Editorial

La conquête de rien

© D.R

Le retrait des drapeaux espagnols de l’îlot marocain Leïla la nuit sous des fumigènes, pour que le moment – une retraite militaire absurde et ridicule – ne puisse pas être immortalisé par les photographes et les cameramen, a décidément quelque chose de pathétique.
Cet épisode peu glorieux de l’armée espagnole, digne du scénario d’un vulgaire film de guerre serie B, installe définitivement ce fait d’armes dans les rares épopées militaires grotesques qu’a connues le monde, aux yeux d’une Europe abasourdie par la persistance en son sein de postures colonialistes achevées et d’une opinion publique arabe et musulmane choquée par tant de mépris.
L’arrivée en fanfare d’une armada impressionnante à la conquête de rien se finit honteusement dans les fumigènes après avoir incontestablement conquis rien. Et c’est, justement, dans ce rien que réside la dimension pathétique de cette aventure castillane sans lendemain.
Qu’ont gagné Aznar et l’Espagne de cette bravade ? Rien aussi.
Sauf un délire raciste sans précédent contre El moro relayé par tous les médias ibériques, une blessure de plus dans les relations bilatérales complètement sacrifiées au populisme dévastateur et dangereux d’un chef de gouvernement aujourd’hui plus qu’hier plus proche d’un Le Pen ou d’un Hayder que de Chirac ou de Blair. Sauf également un consensus facile anti-arabe et anti-musulman qui classe l’Espagne, à mille lieues de Bruxelles, comme le pays européen à la réalité coloniale la plus décalée et la plus militariste, comme la nation la plus belliqueuse et la plus éloignée des valeurs que défend cette même Europe en Méditerranée.
Le bilan est terrible pour le gouvernement Aznar. Reparler sereinement avec lui des problèmes communs comme la pêche, l’immigration clandestine, le trafic de drogue, le Sahara marocain ou l’avenir des villes marocaines de Sebta et Mellilia relève plus que jamais, après un traumatisme nommé Pérejil, pratiquement de l’impossible. Que peut-on se dire quand le respect est absent ? Quelle paix ou quelle coopération imaginer quand l’idéologie de la force et du mépris prédomine? Et quelle culture commune produire ensemble quand la seule esthétique qui prévaut est celle de la canonnière et de la légion? Ça sera très difficile.
Sur le plan strictement politique, et au-delà des ravages racistes durables occasionnés, José Maria Aznar, qui n’est pas l’Espagne, ne peut plus prétendre à la qualité d’interlocuteur crédible pour le Maroc.

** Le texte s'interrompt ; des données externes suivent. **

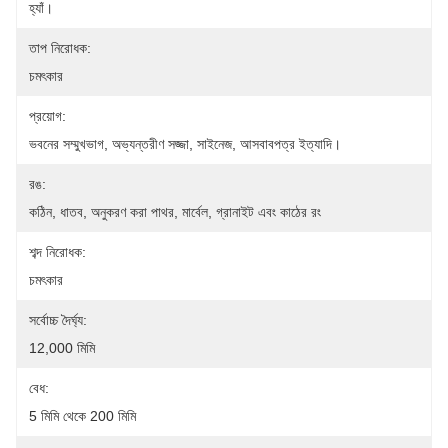
হ্যাঁ।
তাপ নিরোধক:
চমৎকার
প্রয়োগ:
ভবনের সম্মুখভাগ, অভ্যন্তরীণ সজ্জা, সাইনেজ, আসবাবপত্র ইত্যাদি।
রঙ:
কঠিন, ধাতব, অনুকরণ করা পাথর, মার্বেল, গ্রানাইট এবং কাঠের রং
শব্দ নিরোধক:
চমৎকার
সর্বোচ্চ দৈর্ঘ্য:
12,000 মিমি
বেধ:
5 মিমি থেকে 200 মিমি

C’est un fait. L’enjeu est tellement important pour l’avenir des deux pays qu’il serait dangereux de le laisser uniquement entre les mains de cet homme. Sa sensibilité au nationalisme primaire, au populisme le plus rétrograde, au racisme le plus ordinaire, à l’électoralisme le plus racoleur ne lui permet pas de se réclamer des qualités d’un grand homme d’Etat que la conjoncture actuelle entre le Maroc et l’Espagne demande d’une manière impérieuse.
José Maria Aznar est certes un produit de la démocratie espagnole, mais il reste un homme de toutes les droites, y compris les droites les plus ultras. Colonialistes nostalgiques, militaristes irresponsables, racistes dangereux se retrouvent tous sous sa bannière patriotarde dans un pays où une droite humaniste, démocratique et libérale n’a pas, à l’instar des autres pays européens, le droit de cité.
Cette équation politique espagnole, à savoir la nécessité de l’émergence d’une droite moderne projetée dans l’avenir et soucieuse des vrais valeurs de la démocratie, si elle n’est pas réglée, nous exposera toujours, avec ce pays, à des régressions militaristes et coloniales de type Pérejil.